After the separation of News Corp. into two companies, analysts said they like the way 21st Century Fox looks.
“Following the spin of the newspaper assets, the long-term cash flow growth trajectory of Fox will be among the upper end of the peer group, led by one of the fastest growing international cable net assets in the industry,” said John Janedis of UBS in a research note Monday.
Usually conservative regarding costs, analysts endorsed the company’s investments in new networks Fox Sports 1 and FXX. “We expect these investments to yield solid long-term returns, driving mid-teens [earnings] growth in fiscal year 2015-16,” said Michael Senno of Credit Suisse.

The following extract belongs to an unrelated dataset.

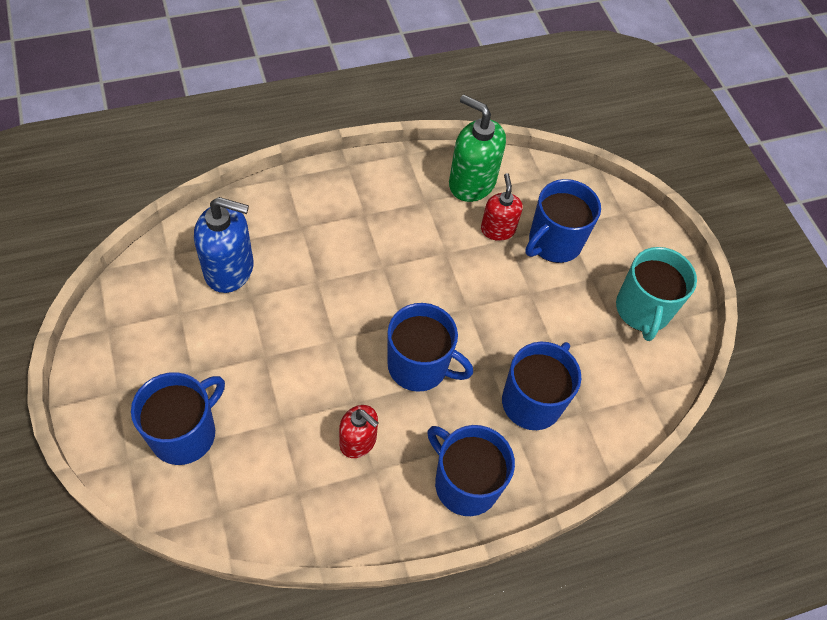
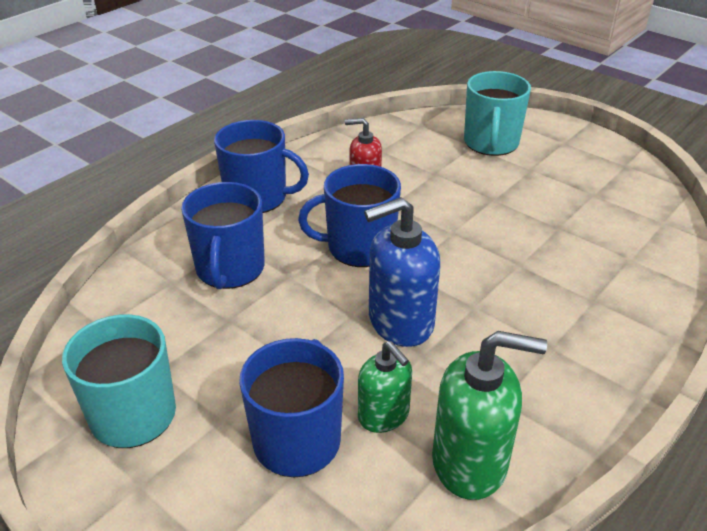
camera: 155 degrees right, 20 degrees down
blue mug [131,372,225,465] -> turquoise mug [464,71,531,156]
blue soap dispenser [194,197,253,293] -> blue soap dispenser moved to [364,197,440,347]
red soap dispenser [481,173,523,241] -> green soap dispenser [358,341,412,433]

Marci Ryvicker of Wells Fargo said that while starting up the national sports network will dilute Fox’s earnings at first, she values the FS1 business at $4 a share, and expects it to generate $3 billion in revenue and $1 billion in earnings in three to five years.
Janedis expects retrans and reverse comp revenues to approach $600 million in fiscal 2014, “which at a very high margin will help offset pressures from ratings declines at Fox [broadcasting], allowing for TV segment EBIT growth.”
“Don’t give up on Fox broadcast just yet,” added Ryvicker. “The Fox network clearly had a disappointing 2012-13 primetime season, but we like the retrans/reverse comp opportunity (we forecast $1B by fiscal 2016) and the very easy comps plus the up-coming primetime season looks promising, in our view.”
The investment community will get more details on Fox management’s plans for the company at an investment day to be held Aug. 8.
Until then, the analysts have set a target price for 21st Century Fox at between $30 and $36 a share. On its first day of normal trading, shares closed at $29.40, up from $29.04 at the opening.